BEGIN Selected text

The past few years have been tough on alfalfa fields. Some of the alfalfa plants that managed to survive the harsh conditions are now showing accumulated effects of stress. Add in the stress from harvest plus any insect damage or leaf diseases and plants that were old or weak starting out this spring may simply have too much root disease and not enough healthy root to keep going.
Now is a good time to check fields to determine if they need to be replaced, either with a new seeding this August or next spring. If weeds are becoming a problem, that is usually a good indication that the stand is getting thin and needs to be replaced.
Older, dryland fields with less than 25 shoots per square foot coming from two or three plants should be replaced. Very productive sites, such as irrigated and sub-irrigated fields, should have over 40 shoots per square foot coming from four to six plants.

END Selected text
BEGIN Data shown

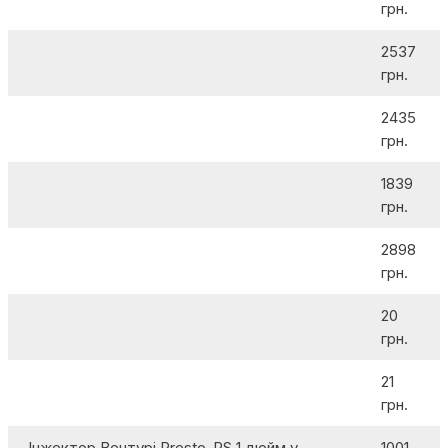
грн.
2537
грн.
2435
грн.
1839
грн.
2898
грн.
20
грн.
21
грн.
Інжектор Вентурі Presto-PS 1 дюйм у
1001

END Data shown

What you will do -
**a.** Answer these questions from the passage on alfalfa fields:
(i) What is usually a good sign that a stand is getting thin and needs to be replaced?
(ii) When could a field be replaced with a new seeding?
(iii) How many shoots per square foot should very productive sites, such as irrigated fields, have, and from how many plants?
**b.** Continue the passage on checking alfalfa fields from its last sentence, in the same plain style.

Responses for each task -
**a.**
(i) Weeds becoming a problem.
(ii) This August or next spring.
(iii) Over 40 shoots per square foot, coming from four to six plants.

**b.**
Also, dig up and examine some roots. Healthy roots are solid and white, with a firm texture. A little browning in the top couple inches of the crown may not be much of a problem yet, but it could develop into a serious disease in another year or two. Roots that are discolored in one-third to one-half of the tissue might survive this coming winter, but these plants will not yield well next year.
If crowns and taproots show extensive brownish discoloration or are becoming mushy and partly rotted, these plants probably won’t survive another winter.
This is a good time to observe and anticipate declining alfalfa stands and replace them on your terms instead of Mother Nature’s. Also consider whether rotating another crop into that field may benefit your cropping strategy as you may be able to reduce nitrogen in that field by at least 100 lb per acre.